Po ogłoszeniu decyzji w sprawie składu nowego zarządu grupy Stellantis, w tym nominacji na szefów poszczególnych marek, pojawiły się liczne komentarze. Dużo emocji wywołuje sprawa powołania Lindy Jackson na dyrektora Peugeot.
Linda Jackson została odwołana rok temu ze stanowiska szefowej Citroëna. Wtedy mówiono, że marka potrzebuje świeżego spojrzenia i przyspieszenia wprowadzania nowej gamy modelowej. Powrót Jackson do zarządzania, szczególnie w kluczowej dla PSA marce Peugeot, jest sporym zaskoczeniem.
Ogłaszając nominacje Tavares nie przedstawił szerszego uzasadnienia dla swojego wyboru, ograniczając się do ogólnego komentarza, że jest dobry i sprawdzony zespół. Z kolei powołanie Jeana-Philippa Imparato, który zarządzał do tej pory Peugeot, na stanowiska szefa Alfa Romeo wydaje się być swojego rodzaju dymisją. Chociaż formalnie znajduje się na tym samym poziomie co poprzednio, to jednak Alfa Romeo jest znacznie mniejszą marką a zakres jej działania jest ograniczony. Warto przypomnieć, że Imparato stoi za sukcesem Peugeot i nową strategią marki. Swego czasu był nawet nieoficjalnie wymieniany jako potencjalny następca Carlosa Tavaresa.
Po informacji o nominacji Jackson na stanowiska szefa Peugeot i odwołaniu z niego Imparato, rozmawialiśmy z kilkoma przedstawicielami branży motoryzacyjnej w Polsce i we Francji, którzy byli bardzo zaskoczeniu takim obrotem sprawy. Przez ich wypowiedzi przebijało się pytanie o motywy takich decyzji.

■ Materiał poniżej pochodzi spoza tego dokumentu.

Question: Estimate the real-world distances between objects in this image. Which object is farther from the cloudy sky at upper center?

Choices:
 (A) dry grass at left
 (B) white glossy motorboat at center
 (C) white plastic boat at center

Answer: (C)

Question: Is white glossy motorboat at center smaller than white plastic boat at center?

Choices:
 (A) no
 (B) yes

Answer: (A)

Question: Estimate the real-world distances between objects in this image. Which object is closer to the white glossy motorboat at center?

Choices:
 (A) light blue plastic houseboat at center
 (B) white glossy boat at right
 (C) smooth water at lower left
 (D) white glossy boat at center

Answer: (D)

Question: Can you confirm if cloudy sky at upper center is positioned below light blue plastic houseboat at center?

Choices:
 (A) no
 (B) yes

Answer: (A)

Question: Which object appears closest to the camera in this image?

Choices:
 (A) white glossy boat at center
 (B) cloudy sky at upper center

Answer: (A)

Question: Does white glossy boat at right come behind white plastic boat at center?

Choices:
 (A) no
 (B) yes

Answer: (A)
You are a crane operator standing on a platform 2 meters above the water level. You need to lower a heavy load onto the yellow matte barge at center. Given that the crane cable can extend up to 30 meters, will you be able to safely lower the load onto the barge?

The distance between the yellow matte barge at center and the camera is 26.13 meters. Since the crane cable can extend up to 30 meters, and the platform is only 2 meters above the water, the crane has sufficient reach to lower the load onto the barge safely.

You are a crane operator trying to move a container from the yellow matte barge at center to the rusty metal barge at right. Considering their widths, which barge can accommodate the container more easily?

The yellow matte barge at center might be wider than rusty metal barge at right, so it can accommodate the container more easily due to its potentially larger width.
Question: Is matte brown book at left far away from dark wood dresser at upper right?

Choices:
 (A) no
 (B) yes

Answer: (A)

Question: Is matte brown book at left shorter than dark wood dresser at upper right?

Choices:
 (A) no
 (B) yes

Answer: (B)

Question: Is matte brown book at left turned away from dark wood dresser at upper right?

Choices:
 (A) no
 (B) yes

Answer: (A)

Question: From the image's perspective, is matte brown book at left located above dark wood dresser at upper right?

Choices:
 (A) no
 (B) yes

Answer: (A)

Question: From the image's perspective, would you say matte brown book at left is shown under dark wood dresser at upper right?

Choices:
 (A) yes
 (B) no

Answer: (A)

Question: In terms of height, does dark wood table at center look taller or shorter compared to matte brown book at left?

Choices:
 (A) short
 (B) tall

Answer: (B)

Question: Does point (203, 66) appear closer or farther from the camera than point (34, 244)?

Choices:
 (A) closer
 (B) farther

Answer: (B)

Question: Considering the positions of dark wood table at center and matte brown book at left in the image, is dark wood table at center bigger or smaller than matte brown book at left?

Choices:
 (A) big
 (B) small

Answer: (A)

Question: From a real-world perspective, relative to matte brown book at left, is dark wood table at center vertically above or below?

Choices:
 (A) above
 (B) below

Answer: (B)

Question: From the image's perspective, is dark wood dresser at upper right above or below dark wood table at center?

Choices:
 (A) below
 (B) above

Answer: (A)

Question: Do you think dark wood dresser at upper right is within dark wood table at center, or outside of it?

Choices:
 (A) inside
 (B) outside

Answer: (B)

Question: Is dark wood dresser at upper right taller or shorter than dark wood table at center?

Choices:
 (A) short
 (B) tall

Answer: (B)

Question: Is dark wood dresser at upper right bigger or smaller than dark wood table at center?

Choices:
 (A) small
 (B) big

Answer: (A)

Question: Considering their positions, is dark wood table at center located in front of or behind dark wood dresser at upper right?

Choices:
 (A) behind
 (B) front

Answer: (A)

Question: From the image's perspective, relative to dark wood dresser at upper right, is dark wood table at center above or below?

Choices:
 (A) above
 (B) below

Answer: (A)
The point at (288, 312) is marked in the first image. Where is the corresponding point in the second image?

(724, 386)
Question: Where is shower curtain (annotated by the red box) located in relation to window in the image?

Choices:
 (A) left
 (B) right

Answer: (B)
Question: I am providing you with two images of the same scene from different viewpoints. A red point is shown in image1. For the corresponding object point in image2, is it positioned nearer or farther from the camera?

Stellantis, który dzisiaj jest zbudowany z dwóch zupełnie różnych koncernów, czekają poważne zmiany. Ujednolicenie struktur, dalsze zmiany personalne, redukcje, zmiana polityki produktowej i komunikacyjnej, przebudowa sieci sprzedaży – to wszystko stanowi poważne wyzwanie dla Tavaresa. Znajduje się on pod silnym naciskiem, bo presja dotyczy nie tylko wyników finansowych i wartości akcji Stellantis na giełdzie, ale również poziomu produkcji i sprzedaży. Odzyskanie rynku, m.in. w Chinach, w Niemczech czy Polsce, nie będzie jednak łatwe. Dlatego można spodziewać się zmian personalnych także na rynkach lokalnych.